§ **Problem requirements**: Would you filter the listing below so that only lines with the word "size" remain?

================

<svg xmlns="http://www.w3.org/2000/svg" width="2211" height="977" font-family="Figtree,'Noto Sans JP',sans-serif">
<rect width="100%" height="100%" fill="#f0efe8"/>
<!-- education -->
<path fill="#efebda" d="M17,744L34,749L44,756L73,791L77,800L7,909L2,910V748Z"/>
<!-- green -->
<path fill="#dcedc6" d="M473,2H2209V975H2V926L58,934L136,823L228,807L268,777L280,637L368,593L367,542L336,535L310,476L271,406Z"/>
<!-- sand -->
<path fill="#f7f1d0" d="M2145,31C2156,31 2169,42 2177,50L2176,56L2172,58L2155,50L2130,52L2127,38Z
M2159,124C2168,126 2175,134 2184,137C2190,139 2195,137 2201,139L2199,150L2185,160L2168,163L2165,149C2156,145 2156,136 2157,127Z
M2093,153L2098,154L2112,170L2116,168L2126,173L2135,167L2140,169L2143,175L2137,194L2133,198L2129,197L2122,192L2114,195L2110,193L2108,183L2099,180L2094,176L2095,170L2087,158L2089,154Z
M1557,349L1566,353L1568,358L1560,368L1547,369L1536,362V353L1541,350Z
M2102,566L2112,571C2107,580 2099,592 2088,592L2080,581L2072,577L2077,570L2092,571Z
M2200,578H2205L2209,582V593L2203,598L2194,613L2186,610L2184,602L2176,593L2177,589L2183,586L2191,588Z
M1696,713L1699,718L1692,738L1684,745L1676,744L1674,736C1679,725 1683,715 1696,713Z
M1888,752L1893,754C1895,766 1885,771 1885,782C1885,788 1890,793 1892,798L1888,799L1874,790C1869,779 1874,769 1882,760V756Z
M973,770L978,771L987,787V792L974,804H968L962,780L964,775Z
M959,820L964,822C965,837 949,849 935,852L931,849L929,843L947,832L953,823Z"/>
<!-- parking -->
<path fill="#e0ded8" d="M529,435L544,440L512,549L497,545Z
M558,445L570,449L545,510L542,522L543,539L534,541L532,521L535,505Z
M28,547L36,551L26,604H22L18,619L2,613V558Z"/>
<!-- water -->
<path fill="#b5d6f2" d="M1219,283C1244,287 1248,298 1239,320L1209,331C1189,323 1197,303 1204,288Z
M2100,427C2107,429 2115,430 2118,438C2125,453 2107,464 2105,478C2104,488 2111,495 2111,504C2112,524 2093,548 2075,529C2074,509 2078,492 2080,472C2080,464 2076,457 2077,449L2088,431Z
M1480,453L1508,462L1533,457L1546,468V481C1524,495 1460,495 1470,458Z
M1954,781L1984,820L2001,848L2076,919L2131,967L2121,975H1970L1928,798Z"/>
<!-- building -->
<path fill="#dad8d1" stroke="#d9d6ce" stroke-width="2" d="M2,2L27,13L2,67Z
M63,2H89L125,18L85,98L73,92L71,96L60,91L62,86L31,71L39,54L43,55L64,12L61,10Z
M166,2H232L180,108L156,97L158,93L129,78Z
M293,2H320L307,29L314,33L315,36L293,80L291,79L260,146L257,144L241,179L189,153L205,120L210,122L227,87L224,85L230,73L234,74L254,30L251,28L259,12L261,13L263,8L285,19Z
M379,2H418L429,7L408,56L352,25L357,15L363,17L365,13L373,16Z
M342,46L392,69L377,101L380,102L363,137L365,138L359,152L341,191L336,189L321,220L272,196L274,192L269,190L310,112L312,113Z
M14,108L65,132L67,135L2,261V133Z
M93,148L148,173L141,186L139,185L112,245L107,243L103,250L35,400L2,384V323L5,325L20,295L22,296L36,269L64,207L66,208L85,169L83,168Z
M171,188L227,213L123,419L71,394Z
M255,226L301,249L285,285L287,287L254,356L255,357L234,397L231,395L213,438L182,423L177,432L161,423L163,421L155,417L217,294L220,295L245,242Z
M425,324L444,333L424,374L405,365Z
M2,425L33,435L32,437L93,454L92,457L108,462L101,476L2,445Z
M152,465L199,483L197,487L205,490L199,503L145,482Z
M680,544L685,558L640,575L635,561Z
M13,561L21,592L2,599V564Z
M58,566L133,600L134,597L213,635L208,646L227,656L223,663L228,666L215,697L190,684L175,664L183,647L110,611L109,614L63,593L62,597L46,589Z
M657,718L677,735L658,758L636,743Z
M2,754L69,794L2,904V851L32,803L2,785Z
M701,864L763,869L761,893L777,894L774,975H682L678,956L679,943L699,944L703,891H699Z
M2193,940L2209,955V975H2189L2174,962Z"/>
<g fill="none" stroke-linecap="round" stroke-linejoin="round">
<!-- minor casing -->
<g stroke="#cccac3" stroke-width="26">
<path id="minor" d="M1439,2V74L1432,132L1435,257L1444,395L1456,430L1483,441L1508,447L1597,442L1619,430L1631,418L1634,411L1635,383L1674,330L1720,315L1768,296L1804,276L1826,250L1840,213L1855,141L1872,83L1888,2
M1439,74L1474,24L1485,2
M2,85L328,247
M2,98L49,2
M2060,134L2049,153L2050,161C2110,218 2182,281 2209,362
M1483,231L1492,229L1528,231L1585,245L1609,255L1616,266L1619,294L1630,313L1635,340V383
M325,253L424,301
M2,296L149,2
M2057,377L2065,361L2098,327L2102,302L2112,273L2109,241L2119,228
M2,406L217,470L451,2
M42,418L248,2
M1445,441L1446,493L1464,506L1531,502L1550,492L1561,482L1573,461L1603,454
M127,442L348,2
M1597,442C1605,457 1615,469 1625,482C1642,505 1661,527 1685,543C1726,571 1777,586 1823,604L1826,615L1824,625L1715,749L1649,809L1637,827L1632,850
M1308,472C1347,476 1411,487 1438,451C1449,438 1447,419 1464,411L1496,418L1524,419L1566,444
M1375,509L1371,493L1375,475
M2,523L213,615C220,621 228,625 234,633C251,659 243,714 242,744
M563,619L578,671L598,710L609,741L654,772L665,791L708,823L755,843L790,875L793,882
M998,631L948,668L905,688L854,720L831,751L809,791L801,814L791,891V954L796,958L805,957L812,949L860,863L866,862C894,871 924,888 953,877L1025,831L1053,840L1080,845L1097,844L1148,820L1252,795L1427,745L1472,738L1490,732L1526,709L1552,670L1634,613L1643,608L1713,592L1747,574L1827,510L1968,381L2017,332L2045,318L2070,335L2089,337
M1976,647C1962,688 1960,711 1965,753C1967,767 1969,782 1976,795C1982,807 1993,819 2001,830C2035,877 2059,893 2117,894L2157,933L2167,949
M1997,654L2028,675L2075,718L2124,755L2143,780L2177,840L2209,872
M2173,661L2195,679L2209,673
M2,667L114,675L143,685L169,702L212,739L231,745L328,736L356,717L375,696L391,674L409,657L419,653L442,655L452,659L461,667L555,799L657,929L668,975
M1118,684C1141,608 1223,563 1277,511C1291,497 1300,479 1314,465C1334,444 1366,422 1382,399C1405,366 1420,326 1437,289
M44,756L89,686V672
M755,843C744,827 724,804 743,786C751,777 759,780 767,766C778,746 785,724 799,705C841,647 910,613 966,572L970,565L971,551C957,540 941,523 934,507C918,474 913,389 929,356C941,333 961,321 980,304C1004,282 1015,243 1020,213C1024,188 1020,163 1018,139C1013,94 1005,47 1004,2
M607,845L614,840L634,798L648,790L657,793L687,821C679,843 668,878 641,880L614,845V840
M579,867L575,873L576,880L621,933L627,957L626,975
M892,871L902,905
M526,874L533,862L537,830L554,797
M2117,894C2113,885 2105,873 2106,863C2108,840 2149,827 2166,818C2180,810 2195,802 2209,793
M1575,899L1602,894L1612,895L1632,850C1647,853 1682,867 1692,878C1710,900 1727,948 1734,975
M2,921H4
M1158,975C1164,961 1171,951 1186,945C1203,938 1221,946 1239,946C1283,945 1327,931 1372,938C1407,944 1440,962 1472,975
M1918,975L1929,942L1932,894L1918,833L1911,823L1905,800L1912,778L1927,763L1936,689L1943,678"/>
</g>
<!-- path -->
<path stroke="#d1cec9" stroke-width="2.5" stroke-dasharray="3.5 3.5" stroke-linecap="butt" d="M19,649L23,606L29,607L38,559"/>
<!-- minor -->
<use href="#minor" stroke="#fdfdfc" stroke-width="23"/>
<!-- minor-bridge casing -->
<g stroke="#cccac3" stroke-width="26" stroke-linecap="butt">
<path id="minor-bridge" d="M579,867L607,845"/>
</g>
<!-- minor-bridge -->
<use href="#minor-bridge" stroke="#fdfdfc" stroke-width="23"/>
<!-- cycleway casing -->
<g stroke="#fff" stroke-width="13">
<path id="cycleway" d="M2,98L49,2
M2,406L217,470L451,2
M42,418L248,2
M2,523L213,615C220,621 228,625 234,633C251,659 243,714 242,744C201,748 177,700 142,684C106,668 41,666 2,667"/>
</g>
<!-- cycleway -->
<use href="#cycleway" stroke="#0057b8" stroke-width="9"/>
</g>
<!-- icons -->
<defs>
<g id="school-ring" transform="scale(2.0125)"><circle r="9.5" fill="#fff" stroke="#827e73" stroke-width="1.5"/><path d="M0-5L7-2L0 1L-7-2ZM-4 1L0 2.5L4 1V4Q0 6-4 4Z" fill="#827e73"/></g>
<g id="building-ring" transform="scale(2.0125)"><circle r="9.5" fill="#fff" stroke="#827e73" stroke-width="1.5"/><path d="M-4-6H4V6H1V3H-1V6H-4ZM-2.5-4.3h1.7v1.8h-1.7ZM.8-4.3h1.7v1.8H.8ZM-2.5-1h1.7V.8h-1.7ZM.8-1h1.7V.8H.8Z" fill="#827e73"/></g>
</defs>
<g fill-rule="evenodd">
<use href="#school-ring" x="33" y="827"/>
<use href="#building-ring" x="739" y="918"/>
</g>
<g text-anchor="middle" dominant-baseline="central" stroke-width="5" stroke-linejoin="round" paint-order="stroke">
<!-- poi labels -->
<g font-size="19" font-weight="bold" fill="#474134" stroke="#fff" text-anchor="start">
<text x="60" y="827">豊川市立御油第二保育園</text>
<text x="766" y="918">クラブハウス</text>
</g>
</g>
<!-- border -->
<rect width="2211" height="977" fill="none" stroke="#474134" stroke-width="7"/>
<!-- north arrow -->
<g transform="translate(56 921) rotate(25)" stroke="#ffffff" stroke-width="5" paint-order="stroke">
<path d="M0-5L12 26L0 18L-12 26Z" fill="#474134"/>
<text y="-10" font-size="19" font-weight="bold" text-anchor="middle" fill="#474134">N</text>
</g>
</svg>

================

§ **Response to the exercise**:
<g font-size="19" font-weight="bold" fill="#474134" stroke="#fff" text-anchor="start">
<text y="-10" font-size="19" font-weight="bold" text-anchor="middle" fill="#474134">N</text>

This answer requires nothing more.